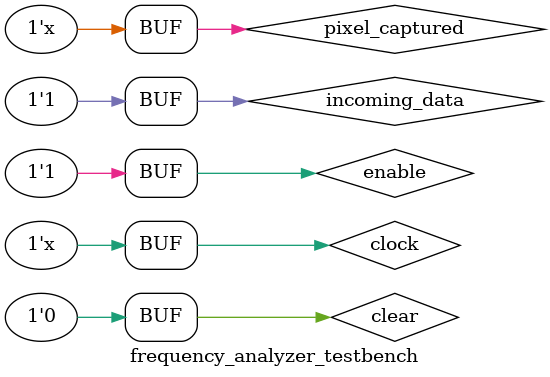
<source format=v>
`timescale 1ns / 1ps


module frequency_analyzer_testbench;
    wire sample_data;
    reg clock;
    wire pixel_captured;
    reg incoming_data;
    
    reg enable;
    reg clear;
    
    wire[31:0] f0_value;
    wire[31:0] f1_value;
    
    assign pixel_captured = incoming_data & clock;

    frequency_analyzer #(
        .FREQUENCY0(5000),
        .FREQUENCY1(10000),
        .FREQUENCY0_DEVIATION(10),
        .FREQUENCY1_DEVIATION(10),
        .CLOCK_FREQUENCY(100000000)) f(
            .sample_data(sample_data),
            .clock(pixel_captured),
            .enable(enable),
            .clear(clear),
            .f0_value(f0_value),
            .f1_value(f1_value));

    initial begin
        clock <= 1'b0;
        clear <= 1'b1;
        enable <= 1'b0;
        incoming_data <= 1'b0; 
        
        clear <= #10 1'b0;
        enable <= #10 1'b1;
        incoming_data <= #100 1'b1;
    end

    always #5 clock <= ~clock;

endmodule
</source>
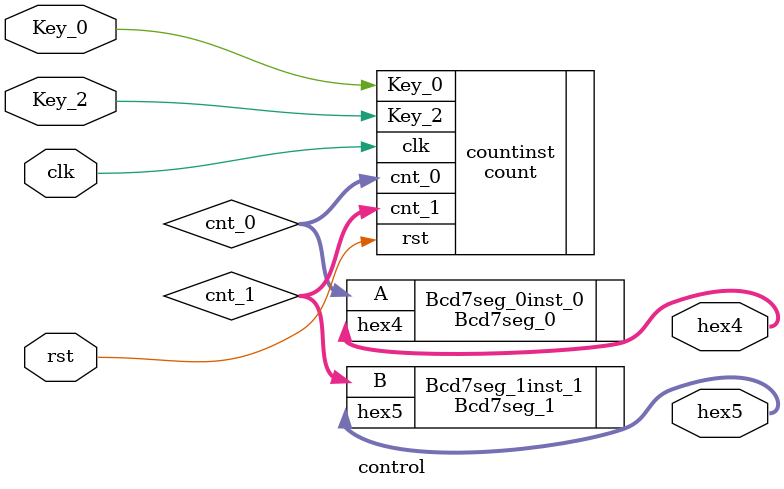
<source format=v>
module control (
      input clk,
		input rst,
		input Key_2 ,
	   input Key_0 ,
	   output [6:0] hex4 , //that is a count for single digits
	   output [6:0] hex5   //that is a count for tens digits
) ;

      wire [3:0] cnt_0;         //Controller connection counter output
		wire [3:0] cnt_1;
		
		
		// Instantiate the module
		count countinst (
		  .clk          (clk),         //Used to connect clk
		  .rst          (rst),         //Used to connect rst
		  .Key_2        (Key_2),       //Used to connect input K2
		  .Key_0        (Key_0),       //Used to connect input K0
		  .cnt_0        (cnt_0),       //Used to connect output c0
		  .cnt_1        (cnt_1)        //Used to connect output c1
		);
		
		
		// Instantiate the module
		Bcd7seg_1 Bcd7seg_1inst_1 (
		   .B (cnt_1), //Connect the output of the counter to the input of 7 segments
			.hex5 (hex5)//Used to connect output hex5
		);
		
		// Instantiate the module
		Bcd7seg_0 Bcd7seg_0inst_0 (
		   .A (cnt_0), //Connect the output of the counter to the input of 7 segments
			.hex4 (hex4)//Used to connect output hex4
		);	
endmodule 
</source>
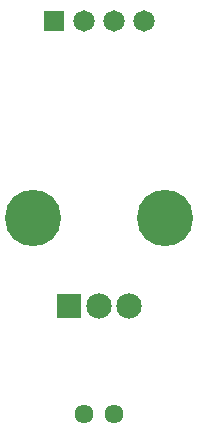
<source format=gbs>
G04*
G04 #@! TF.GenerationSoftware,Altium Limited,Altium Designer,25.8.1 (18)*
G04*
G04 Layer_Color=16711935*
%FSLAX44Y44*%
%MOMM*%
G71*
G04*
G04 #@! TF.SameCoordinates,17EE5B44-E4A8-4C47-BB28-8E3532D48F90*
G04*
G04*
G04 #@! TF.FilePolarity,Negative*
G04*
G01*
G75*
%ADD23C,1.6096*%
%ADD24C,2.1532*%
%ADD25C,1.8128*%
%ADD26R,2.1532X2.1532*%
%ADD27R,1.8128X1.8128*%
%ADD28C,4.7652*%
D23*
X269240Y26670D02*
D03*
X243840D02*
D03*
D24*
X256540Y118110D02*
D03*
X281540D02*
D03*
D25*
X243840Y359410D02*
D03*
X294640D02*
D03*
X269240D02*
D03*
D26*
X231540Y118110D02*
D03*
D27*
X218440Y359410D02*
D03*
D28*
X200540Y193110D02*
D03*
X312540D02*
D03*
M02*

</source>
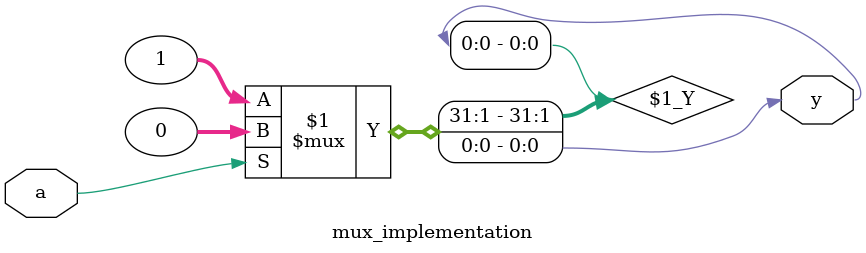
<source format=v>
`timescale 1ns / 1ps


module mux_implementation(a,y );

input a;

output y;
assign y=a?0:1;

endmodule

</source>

++++++++++++++++++++

WHAT TO DO
Starting at the line that contains "X312540D02*", retype each line through the final one in the listing, with both ends kept and the pictures omitted.

ANSWER FOR THIS EXERCISE
X312540D02*
D03*
M02*

</source>
<source format=v>
`timescale 1ns / 1ps


module mux_implementation(a,y );

input a;

output y;
assign y=a?0:1;

endmodule

</source>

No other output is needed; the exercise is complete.